Transgender organisations and campaigners have spoken out against Crowdfunder’s decision to reinstate the campaign, which it said does "not break our terms and conditions and guidelines”.
Jamie Pallas, spokesperson for Gendered Intelligence, an organisation that works with young transgender people, said that the group is “extremely disappointed” with the crowdfunding website.
“In our work with young trans people, we see the devastating affects lack of support at school has on wellbeing and mental health,” he told The Independent.
He added that the publication aimed "to spread incredibly harmful and untrue claims about what it means to be trans. Crowdfunder’s failure to take action against this material gives a green light to anti-trans bigotry.”
Transgender campaigner Owl Fisher called Crowdfunder's decision "outrageous".
They added: “It goes directly against their community standards and shows that they have taken the side of a transphobic group.”
Others expressed concern that if the fundraising campaign was successful, it could increase transphobic attitudes in schools, while some called for the Department for Education (DfE) to step in.
A DfE spokesperson said: “Headteachers are best placed to make decisions in the interest of their pupils but we want to make sure they are supported on sensitive issues, such as transgender rights. Through a £3m initiative led by the government equalities office, the government is working with over 1,000 schools to look at ways of fostering understanding of LGBT issues in the classroom.”
But transgender rights activist Fox Fisher said: “What is so dangerous about [the booklet] is that it masquerades as a resource that centres around supporting trans youth, when it is the exact opposite.

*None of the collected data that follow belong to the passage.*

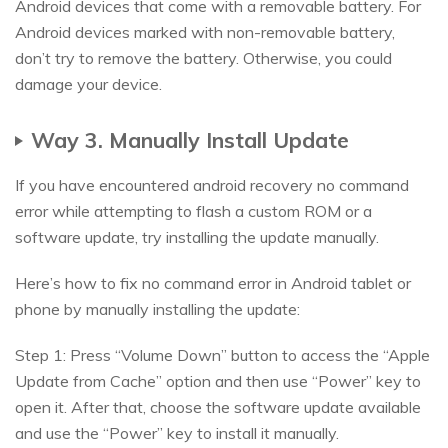
Android devices that come with a removable battery. For
Android devices marked with non-removable battery,
don’t try to remove the battery. Otherwise, you could
damage your device.
Way 3. Manually Install Update
If you have encountered android recovery no command
error while attempting to flash a custom ROM or a
software update, try installing the update manually.
Here’s how to fix no command error in Android tablet or
phone by manually installing the update:
Step 1: Press “Volume Down” button to access the “Apple
Update from Cache” option and then use “Power” key to
open it. After that, choose the software update available
and use the “Power” key to install it manually.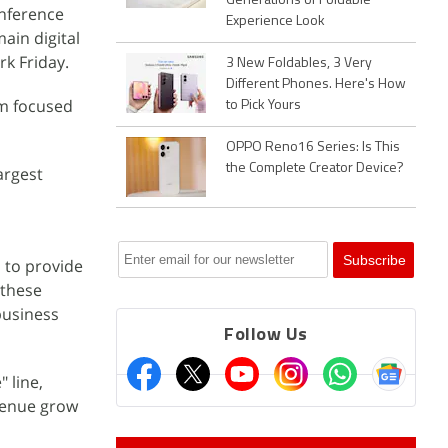
Generations of Foldable
onference
Experience Look
ain digital
rk Friday.
3 New Foldables, 3 Very
Different Phones. Here's How
am focused
to Pick Yours
OPPO Reno16 Series: Is This
the Complete Creator Device?
argest
 to provide
 these
business
Follow Us
 line,
evenue grow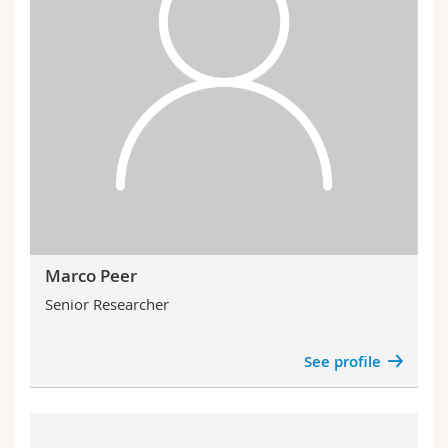
Marco Peer
Senior Researcher
See profile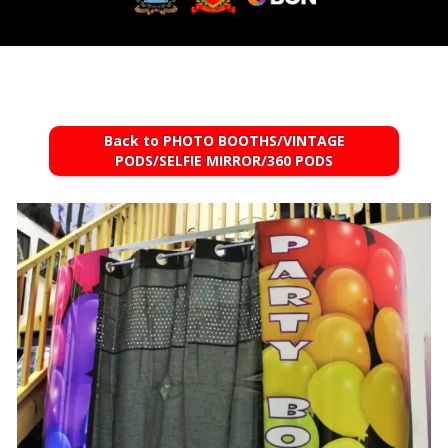
Back to PHOTO BOOTHS/VINTAGE
PODS/SELFIE MIRROR/360 PODS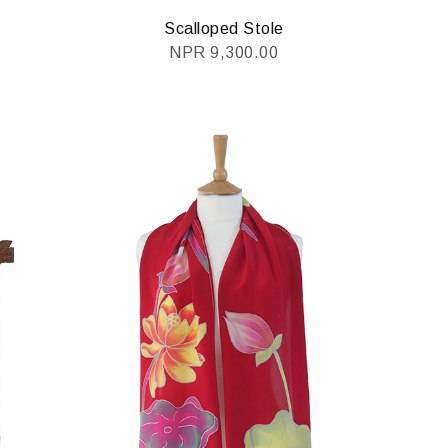
Scalloped Stole
NPR
9,300.00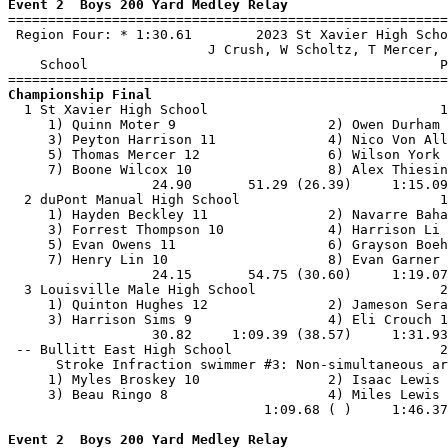
Event 2  Boys 200 Yard Medley Relay

=======================================================
 Region Four: * 1:30.61        2023 St Xavier High Scho
                         J Crush, W Scholtz, T Mercer, 
    School                                            P
Championship Final

  1 St Xavier High School                             1
     1) Quinn Moter 9                   2) Owen Durham 
     3) Peyton Harrison 11              4) Nico Von All
     5) Thomas Mercer 12                6) Wilson York 
     7) Boone Wilcox 10                 8) Alex Thiesin
                  24.90       51.29 (26.39)     1:15.09
  2 duPont Manual High School                         1
     1) Hayden Beckley 11               2) Navarre Baha
     3) Forrest Thompson 10             4) Harrison Li 
     5) Evan Owens 11                   6) Grayson Boeh
     7) Henry Lin 10                    8) Evan Garner 
                  24.15       54.75 (30.60)     1:19.07
  3 Louisville Male High School                       2
     1) Quinton Hughes 12               2) Jameson Sera
     3) Harrison Sims 9                 4) Eli Crouch 1
                  30.82     1:09.39 (38.57)     1:31.93
 -- Bullitt East High School                          2
      Stroke Infraction swimmer #3: Non-simultaneous ar
     1) Myles Broskey 10                2) Isaac Lewis 
     3) Beau Ringo 8                    4) Miles Lewis 
                                1:09.68 ( )     1:46.37
Event 2  Boys 200 Yard Medley Relay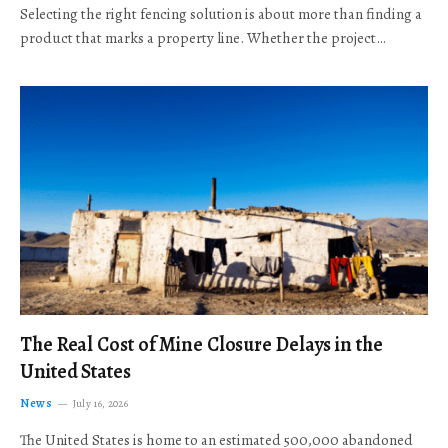
Selecting the right fencing solution is about more than finding a
product that marks a property line. Whether the project…
The Real Cost of Mine Closure Delays in the
United States
News
July 16, 2026
The United States is home to an estimated 500,000 abandoned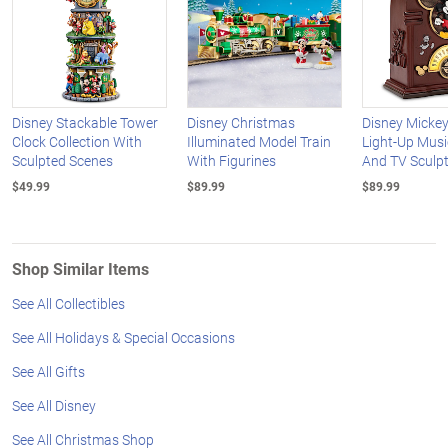
Disney Stackable Tower
Disney Christmas
Disney Micke
Clock Collection With
Illuminated Model Train
Light-Up Musi
Sculpted Scenes
With Figurines
And TV Sculp
$49.99
$89.99
$89.99
Shop Similar Items
See All Collectibles
See All Holidays & Special Occasions
See All Gifts
See All Disney
See All Christmas Shop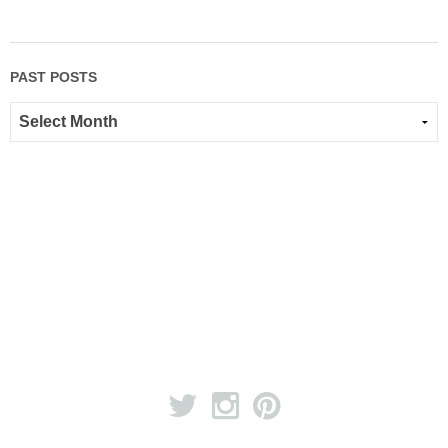
PAST POSTS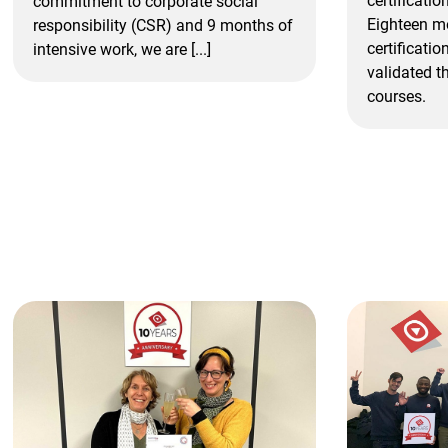
certificatio
commitment to corporate social
Eighteen mo
responsibility (CSR) and 9 months of
certificatio
intensive work, we are [...]
validated th
courses.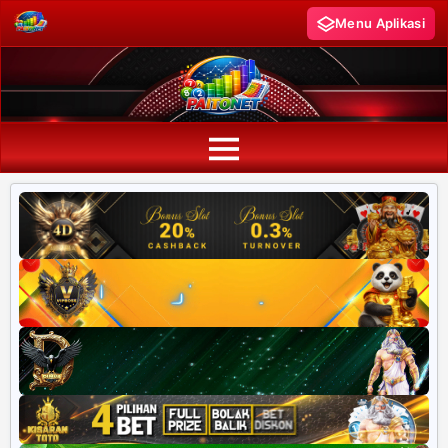
Menu Aplikasi
PAITO WARNA
Paito Warna HK
Paito Warna SD
Paito Warna SGP
Paito HK Lotto
Paito SD Lotto
Harian SD 6d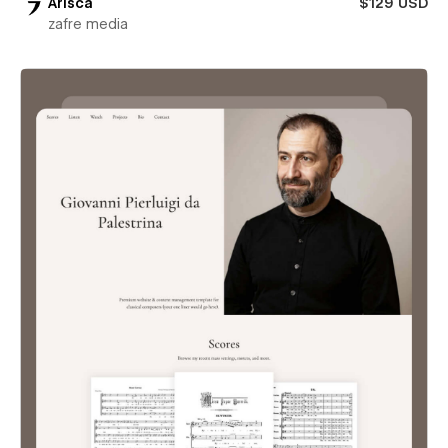
Arisca
$129 USD
zafre media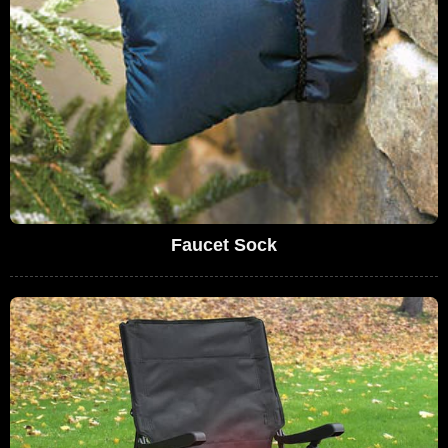
Faucet Sock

As much as the creators and their supporters claim that this resource is to support children, its real intentions are to push trans youth further into the closet and suppress their identity."

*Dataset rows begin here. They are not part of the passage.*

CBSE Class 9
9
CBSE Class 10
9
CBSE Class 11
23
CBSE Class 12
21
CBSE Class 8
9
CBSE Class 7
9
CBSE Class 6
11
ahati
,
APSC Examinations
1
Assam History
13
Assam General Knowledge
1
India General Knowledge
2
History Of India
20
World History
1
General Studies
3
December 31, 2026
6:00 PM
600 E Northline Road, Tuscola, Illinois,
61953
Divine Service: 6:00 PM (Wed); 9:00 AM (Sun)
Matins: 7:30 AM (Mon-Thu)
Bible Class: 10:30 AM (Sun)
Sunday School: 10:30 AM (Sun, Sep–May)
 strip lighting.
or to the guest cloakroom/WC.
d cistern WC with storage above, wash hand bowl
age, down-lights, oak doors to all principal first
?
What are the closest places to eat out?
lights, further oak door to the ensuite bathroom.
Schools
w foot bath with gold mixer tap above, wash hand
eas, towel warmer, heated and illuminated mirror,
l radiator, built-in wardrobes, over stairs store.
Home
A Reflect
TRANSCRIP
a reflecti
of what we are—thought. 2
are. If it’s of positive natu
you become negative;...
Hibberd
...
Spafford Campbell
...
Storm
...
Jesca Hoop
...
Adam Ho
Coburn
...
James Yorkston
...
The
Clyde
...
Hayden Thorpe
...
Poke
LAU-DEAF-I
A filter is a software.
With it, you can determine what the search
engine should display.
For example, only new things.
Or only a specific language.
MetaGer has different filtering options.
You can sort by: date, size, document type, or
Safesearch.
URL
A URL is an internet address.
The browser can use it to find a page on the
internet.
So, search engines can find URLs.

“It goes directly against the well being of trans students in schools and threatens the good work that many organisations have done in order to achieve legal rights and social recognition."
Stephanie Davies-Arie, spokesperson for Transgender Trend, told The Independent: “Despite a concerted campaign to defame us across social media and in some press reports, the decision from Crowdfunder, following a six day investigation, exonerates us from all charges that the Transgender Trend schools pack promotes ‘hate'."
She added: “We were confident that Crowdfunder would reach this decision."
Transgender Trend did not address the claims about the accuracy of its publication or the specific allegation that it was "transphobic".